*TASK STATEMENT*
Using the listing below, keep only the lines with the word "timescale" and copy them.
═══ RECORDS TO USE ═══
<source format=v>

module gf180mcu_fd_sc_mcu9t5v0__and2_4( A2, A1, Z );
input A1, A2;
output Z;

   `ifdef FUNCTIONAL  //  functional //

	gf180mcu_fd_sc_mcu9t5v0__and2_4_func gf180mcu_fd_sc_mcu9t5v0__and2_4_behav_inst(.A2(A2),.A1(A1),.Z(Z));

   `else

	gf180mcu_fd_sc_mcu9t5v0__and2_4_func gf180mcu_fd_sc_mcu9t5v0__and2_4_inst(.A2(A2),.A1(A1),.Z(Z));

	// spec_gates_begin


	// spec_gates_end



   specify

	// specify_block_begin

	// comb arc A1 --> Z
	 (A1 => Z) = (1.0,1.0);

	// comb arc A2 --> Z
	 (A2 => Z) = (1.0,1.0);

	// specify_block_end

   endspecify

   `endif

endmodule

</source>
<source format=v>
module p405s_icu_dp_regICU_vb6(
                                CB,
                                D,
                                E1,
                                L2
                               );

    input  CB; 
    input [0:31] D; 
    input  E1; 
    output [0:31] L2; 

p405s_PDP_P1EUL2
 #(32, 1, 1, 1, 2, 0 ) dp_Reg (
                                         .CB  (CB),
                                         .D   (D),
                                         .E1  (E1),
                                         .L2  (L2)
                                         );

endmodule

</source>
═══
═══ RECORDS TO USE ═══
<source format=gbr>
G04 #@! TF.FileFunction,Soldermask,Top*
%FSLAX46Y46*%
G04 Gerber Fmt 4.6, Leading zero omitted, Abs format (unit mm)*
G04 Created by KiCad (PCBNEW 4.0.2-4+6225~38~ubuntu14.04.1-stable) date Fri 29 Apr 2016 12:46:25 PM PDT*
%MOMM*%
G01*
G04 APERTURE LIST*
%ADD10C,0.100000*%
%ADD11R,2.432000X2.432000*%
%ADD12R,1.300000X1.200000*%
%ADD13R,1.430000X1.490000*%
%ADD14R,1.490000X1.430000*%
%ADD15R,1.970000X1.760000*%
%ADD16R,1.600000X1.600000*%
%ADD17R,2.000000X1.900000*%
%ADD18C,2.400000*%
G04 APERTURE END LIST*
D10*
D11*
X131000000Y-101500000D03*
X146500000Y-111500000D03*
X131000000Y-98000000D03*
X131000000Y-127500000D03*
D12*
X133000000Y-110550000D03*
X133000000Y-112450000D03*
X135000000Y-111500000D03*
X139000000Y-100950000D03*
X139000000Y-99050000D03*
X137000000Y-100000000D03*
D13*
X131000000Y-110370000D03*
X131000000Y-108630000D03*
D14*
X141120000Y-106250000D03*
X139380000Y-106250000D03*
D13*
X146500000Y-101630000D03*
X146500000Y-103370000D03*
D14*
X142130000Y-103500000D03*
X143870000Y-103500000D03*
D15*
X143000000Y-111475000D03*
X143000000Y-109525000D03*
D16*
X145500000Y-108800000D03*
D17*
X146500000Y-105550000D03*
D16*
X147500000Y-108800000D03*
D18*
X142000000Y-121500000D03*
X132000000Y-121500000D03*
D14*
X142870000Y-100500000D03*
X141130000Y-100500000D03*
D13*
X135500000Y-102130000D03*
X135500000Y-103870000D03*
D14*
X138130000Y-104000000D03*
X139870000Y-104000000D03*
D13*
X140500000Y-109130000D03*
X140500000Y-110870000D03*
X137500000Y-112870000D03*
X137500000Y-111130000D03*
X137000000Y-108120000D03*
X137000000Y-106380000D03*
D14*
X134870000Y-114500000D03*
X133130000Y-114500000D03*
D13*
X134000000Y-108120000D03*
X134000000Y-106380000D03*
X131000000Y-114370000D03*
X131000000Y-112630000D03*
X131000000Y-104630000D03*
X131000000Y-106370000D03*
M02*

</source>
═══
═══ RECORDS TO USE ═══
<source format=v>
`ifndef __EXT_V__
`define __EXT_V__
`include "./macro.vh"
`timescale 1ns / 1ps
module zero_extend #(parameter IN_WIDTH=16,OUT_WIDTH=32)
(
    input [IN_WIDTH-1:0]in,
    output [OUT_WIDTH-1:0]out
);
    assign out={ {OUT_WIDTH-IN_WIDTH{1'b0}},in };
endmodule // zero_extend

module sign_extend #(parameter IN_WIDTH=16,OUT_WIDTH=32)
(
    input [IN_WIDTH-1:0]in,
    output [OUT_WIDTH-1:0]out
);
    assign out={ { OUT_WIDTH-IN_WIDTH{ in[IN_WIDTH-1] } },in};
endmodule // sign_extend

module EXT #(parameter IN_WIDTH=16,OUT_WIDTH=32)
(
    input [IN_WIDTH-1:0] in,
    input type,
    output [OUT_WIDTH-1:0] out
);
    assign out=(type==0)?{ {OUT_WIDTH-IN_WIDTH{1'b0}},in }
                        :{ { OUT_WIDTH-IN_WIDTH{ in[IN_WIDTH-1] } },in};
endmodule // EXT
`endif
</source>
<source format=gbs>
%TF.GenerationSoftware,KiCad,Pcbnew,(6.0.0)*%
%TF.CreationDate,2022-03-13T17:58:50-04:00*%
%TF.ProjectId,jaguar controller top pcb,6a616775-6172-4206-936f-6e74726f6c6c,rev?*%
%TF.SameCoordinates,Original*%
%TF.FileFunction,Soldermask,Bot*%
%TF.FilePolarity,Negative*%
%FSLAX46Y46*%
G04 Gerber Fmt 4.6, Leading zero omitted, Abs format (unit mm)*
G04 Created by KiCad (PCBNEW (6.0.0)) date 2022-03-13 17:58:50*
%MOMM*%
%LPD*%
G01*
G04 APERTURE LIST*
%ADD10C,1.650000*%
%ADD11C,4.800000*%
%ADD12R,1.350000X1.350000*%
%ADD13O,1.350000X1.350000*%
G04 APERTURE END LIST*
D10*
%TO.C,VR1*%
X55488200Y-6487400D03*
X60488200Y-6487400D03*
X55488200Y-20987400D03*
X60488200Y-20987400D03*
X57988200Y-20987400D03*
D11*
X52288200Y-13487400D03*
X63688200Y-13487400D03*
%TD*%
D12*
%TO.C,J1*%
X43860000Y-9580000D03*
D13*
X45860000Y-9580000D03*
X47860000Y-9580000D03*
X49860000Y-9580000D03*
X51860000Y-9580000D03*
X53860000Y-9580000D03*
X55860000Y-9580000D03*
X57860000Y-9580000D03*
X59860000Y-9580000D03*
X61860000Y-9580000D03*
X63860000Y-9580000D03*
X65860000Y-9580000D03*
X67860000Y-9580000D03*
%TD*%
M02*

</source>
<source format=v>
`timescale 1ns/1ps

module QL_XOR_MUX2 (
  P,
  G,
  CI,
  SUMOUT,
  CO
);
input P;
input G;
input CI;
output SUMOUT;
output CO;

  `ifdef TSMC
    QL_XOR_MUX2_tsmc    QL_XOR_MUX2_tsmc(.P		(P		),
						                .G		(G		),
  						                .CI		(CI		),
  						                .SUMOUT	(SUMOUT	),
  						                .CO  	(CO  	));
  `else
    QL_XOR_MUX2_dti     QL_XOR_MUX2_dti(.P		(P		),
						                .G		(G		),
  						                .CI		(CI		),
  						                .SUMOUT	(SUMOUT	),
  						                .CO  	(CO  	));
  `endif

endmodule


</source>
═══
*OUTPUT*
`timescale 1ns / 1ps
`timescale 1ns/1ps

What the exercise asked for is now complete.